___ READING PASSAGE

Opinion

Want to ask Facebook about your daughter's binky? Go ahead.

The problem isn't crowd sourcing problems. It's understanding the difference between an expert and a friend.

When parents have questions about raising kids they tend to ask other parents. The only novelty today is that parents can do this online.

Referred to as "Facebook parenting" or "crowdsourcing parenting," the habit of asking social media what to do about a binky addiction, a sudden case of croup, or whether you should continue to push Jack to play basketball even though he's terrible is now a matter-of-course. 

Of course, combine a perennially controversial topic like parenting with an equally contentious subject like the internet, and people are bound to get bent out of shape. Over the years, there have been protests about how this compromises our children's right to privacy or increases their chances of experiencing embarrassment at school. Now the latest challenge to Facebook parenting comes courtesy of Kelley Wallace, who, in a recent article at CNN, discusses the various ways social media parenting can backfire. According to her reporting, one of the biggest potential landmines is the erosion of parents confidence.

"The more you are reliant on others to help you make decisions, the less confident you feel making decisions on your own," one parent told Wallace.

______
___ INPUT DATA

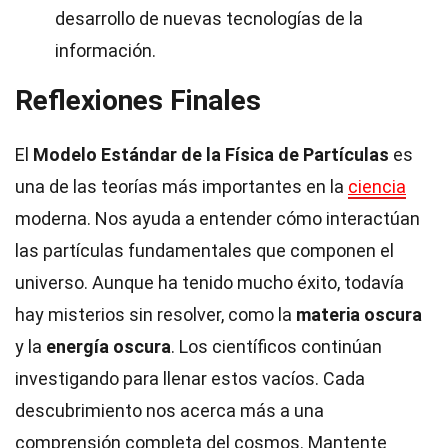
desarrollo de nuevas tecnologías de la
información.
Reflexiones Finales
El
Modelo Estándar de la Física de Partículas
es
una de las teorías más importantes en la
ciencia
moderna. Nos ayuda a entender cómo interactúan
las partículas fundamentales que componen el
universo. Aunque ha tenido mucho éxito, todavía
hay misterios sin resolver, como la
materia oscura
y la
energía oscura
. Los científicos continúan
investigando para llenar estos vacíos. Cada
descubrimiento nos acerca más a una
comprensión completa del cosmos. Mantente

______

(REQUIRED ACTION 1) In the opinion piece on Facebook parenting, where did Kelley Wallace's recent article appear?
(REQUIRED ACTION 2) Continue the opinion piece on Facebook parenting from its last sentence onward.

(EXERCISE ANSWER 1) At CNN.

(EXERCISE ANSWER 2)
Because we are already living in an age of unprecedented parental guilt, let's restrain ourselves here. Facebook parenting is fine, a totally reasonable behavior for any parent with a question about their kid and an internet connection. The only important thing parents need to remember is the difference between an expert and a friend — even of the Facebook variety.

The internet has borne many fruits, most sweet and a few rotten. Among the putrid is the way it has convinced countless regular folks to act as experts. These fauxperts tend to be the ones with the super strong opinions, those who try to convince us all that co-sleeping will turn our kids into dependent monsters or that crying-it-out will turn our kids into insecure monsters. There are also those who believe that home-births risk lives, and those who think epidurals get in the way of mother/baby bonding. And then there are the anti-vaccinations fauxperts, whose preaching has yielding far more insidious results.  

But the answer is not for parents to stop sharing, as some Facebook parenting fearmongers suggest, but for everyone to understand the difference between anecdotes and scientific research. Hearing one another's experiences can be incredibly helpful for parents, sometimes because they provide practical advice, sometimes because they make us feel less alone, and sometimes because they simply serve as a reminder to laugh at the absurdities endemic to rearing children. This last one might just be the most important reaction of all.

In our age of "helicopter" parenting, many operate under the belief that the stakes are always sky-high when it comes to choosing how to raise our children. Probably the biggest problem with those co-sleep vs. cry-it-out debates is not that one person is giving the wrong advice, but that they ignore the reality that, either way, the kid in question is probably going to be fine. (How do I know? Because they have a parent who cares enough to ask.)